**Your assignment:** Starting at the top of the records below and ending with the line that contains "Chair-Elect Chet Smith", print each line exactly as written, skipping the pictures.

Dataset records

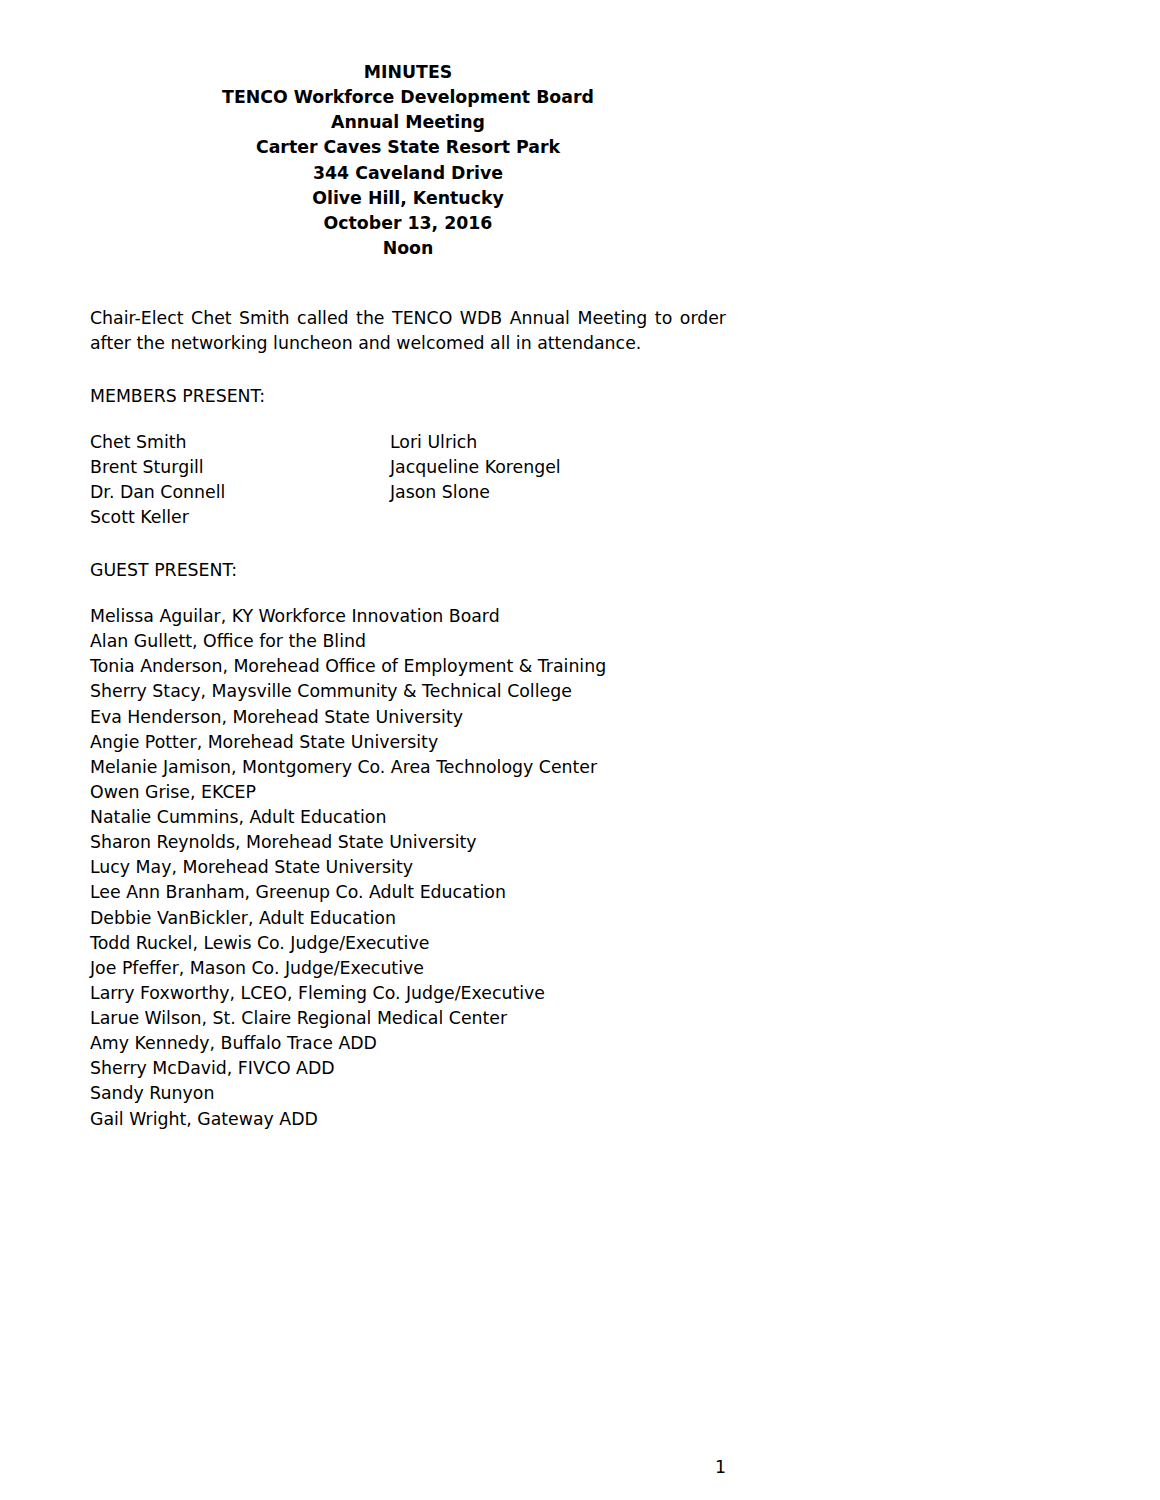MINUTES
TENCO Workforce Development Board
Annual Meeting
Carter Caves State Resort Park
344 Caveland Drive
Olive Hill, Kentucky
October 13, 2016
Noon
Chair-Elect Chet Smith called the TENCO WDB Annual Meeting to order after the networking luncheon and welcomed all in attendance.
MEMBERS PRESENT:
| Chet Smith | Lori Ulrich |
| Brent Sturgill | Jacqueline Korengel |
| Dr. Dan Connell | Jason Slone |
| Scott Keller | |
GUEST PRESENT:
Melissa Aguilar, KY Workforce Innovation Board
Alan Gullett, Office for the Blind
Tonia Anderson, Morehead Office of Employment & Training
Sherry Stacy, Maysville Community & Technical College
Eva Henderson, Morehead State University
Angie Potter, Morehead State University
Melanie Jamison, Montgomery Co. Area Technology Center
Owen Grise, EKCEP
Natalie Cummins, Adult Education
Sharon Reynolds, Morehead State University
Lucy May, Morehead State University
Lee Ann Branham, Greenup Co. Adult Education
Debbie VanBickler, Adult Education
Todd Ruckel, Lewis Co. Judge/Executive
Joe Pfeffer, Mason Co. Judge/Executive
Larry Foxworthy, LCEO, Fleming Co. Judge/Executive
Larue Wilson, St. Claire Regional Medical Center
Amy Kennedy, Buffalo Trace ADD
Sherry McDavid, FIVCO ADD
Sandy Runyon
Gail Wright, Gateway ADD
1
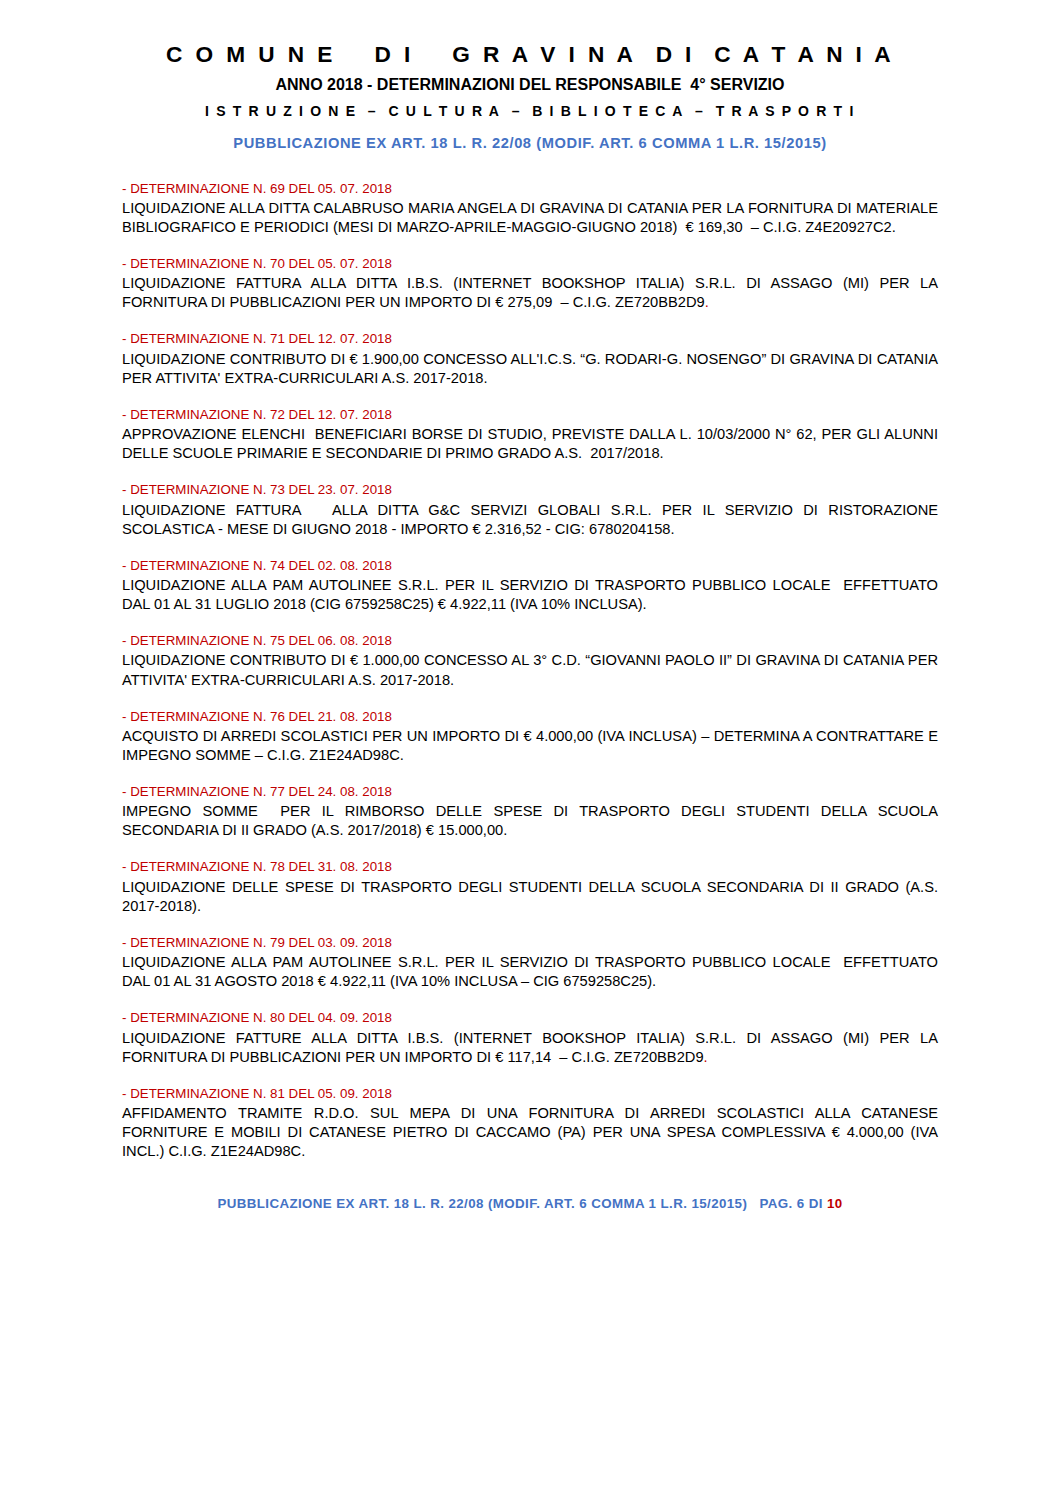C O M U N E D I G R A V I N A D I C A T A N I A
ANNO 2018 - DETERMINAZIONI DEL RESPONSABILE 4° SERVIZIO
I S T R U Z I O N E – C U L T U R A – B I B L I O T E C A – T R A S P O R T I
PUBBLICAZIONE EX ART. 18 L. R. 22/08 (MODIF. ART. 6 COMMA 1 L.R. 15/2015)
- DETERMINAZIONE N. 69 DEL 05. 07. 2018
LIQUIDAZIONE ALLA DITTA CALABRUSO MARIA ANGELA DI GRAVINA DI CATANIA PER LA FORNITURA DI MATERIALE BIBLIOGRAFICO E PERIODICI (MESI DI MARZO-APRILE-MAGGIO-GIUGNO 2018) € 169,30 – C.I.G. Z4E20927C2.
- DETERMINAZIONE N. 70 DEL 05. 07. 2018
LIQUIDAZIONE FATTURA ALLA DITTA I.B.S. (INTERNET BOOKSHOP ITALIA) S.R.L. DI ASSAGO (MI) PER LA FORNITURA DI PUBBLICAZIONI PER UN IMPORTO DI € 275,09 – C.I.G. ZE720BB2D9.
- DETERMINAZIONE N. 71 DEL 12. 07. 2018
LIQUIDAZIONE CONTRIBUTO DI € 1.900,00 CONCESSO ALL'I.C.S. “G. RODARI-G. NOSENGO” DI GRAVINA DI CATANIA PER ATTIVITA' EXTRA-CURRICULARI A.S. 2017-2018.
- DETERMINAZIONE N. 72 DEL 12. 07. 2018
APPROVAZIONE ELENCHI BENEFICIARI BORSE DI STUDIO, PREVISTE DALLA L. 10/03/2000 N° 62, PER GLI ALUNNI DELLE SCUOLE PRIMARIE E SECONDARIE DI PRIMO GRADO A.S. 2017/2018.
- DETERMINAZIONE N. 73 DEL 23. 07. 2018
LIQUIDAZIONE FATTURA ALLA DITTA G&C SERVIZI GLOBALI S.R.L. PER IL SERVIZIO DI RISTORAZIONE SCOLASTICA - MESE DI GIUGNO 2018 - IMPORTO € 2.316,52 - CIG: 6780204158.
- DETERMINAZIONE N. 74 DEL 02. 08. 2018
LIQUIDAZIONE ALLA PAM AUTOLINEE S.R.L. PER IL SERVIZIO DI TRASPORTO PUBBLICO LOCALE EFFETTUATO DAL 01 AL 31 LUGLIO 2018 (CIG 6759258C25) € 4.922,11 (IVA 10% INCLUSA).
- DETERMINAZIONE N. 75 DEL 06. 08. 2018
LIQUIDAZIONE CONTRIBUTO DI € 1.000,00 CONCESSO AL 3° C.D. “GIOVANNI PAOLO II” DI GRAVINA DI CATANIA PER ATTIVITA' EXTRA-CURRICULARI A.S. 2017-2018.
- DETERMINAZIONE N. 76 DEL 21. 08. 2018
ACQUISTO DI ARREDI SCOLASTICI PER UN IMPORTO DI € 4.000,00 (IVA INCLUSA) – DETERMINA A CONTRATTARE E IMPEGNO SOMME – C.I.G. Z1E24AD98C.
- DETERMINAZIONE N. 77 DEL 24. 08. 2018
IMPEGNO SOMME PER IL RIMBORSO DELLE SPESE DI TRASPORTO DEGLI STUDENTI DELLA SCUOLA SECONDARIA DI II GRADO (A.S. 2017/2018) € 15.000,00.
- DETERMINAZIONE N. 78 DEL 31. 08. 2018
LIQUIDAZIONE DELLE SPESE DI TRASPORTO DEGLI STUDENTI DELLA SCUOLA SECONDARIA DI II GRADO (A.S. 2017-2018).
- DETERMINAZIONE N. 79 DEL 03. 09. 2018
LIQUIDAZIONE ALLA PAM AUTOLINEE S.R.L. PER IL SERVIZIO DI TRASPORTO PUBBLICO LOCALE EFFETTUATO DAL 01 AL 31 AGOSTO 2018 € 4.922,11 (IVA 10% INCLUSA – CIG 6759258C25).
- DETERMINAZIONE N. 80 DEL 04. 09. 2018
LIQUIDAZIONE FATTURE ALLA DITTA I.B.S. (INTERNET BOOKSHOP ITALIA) S.R.L. DI ASSAGO (MI) PER LA FORNITURA DI PUBBLICAZIONI PER UN IMPORTO DI € 117,14 – C.I.G. ZE720BB2D9.
- DETERMINAZIONE N. 81 DEL 05. 09. 2018
AFFIDAMENTO TRAMITE R.D.O. SUL MEPA DI UNA FORNITURA DI ARREDI SCOLASTICI ALLA CATANESE FORNITURE E MOBILI DI CATANESE PIETRO DI CACCAMO (PA) PER UNA SPESA COMPLESSIVA € 4.000,00 (IVA INCL.) C.I.G. Z1E24AD98C.
PUBBLICAZIONE EX ART. 18 L. R. 22/08 (MODIF. ART. 6 COMMA 1 L.R. 15/2015) PAG. 6 DI 10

**Result of the task:**
MINUTES
TENCO Workforce Development Board
Annual Meeting
Carter Caves State Resort Park
344 Caveland Drive
Olive Hill, Kentucky
October 13, 2016
Noon
Chair-Elect Chet Smith called the TENCO WDB Annual Meeting to order after the networking luncheon and welcomed all in attendance.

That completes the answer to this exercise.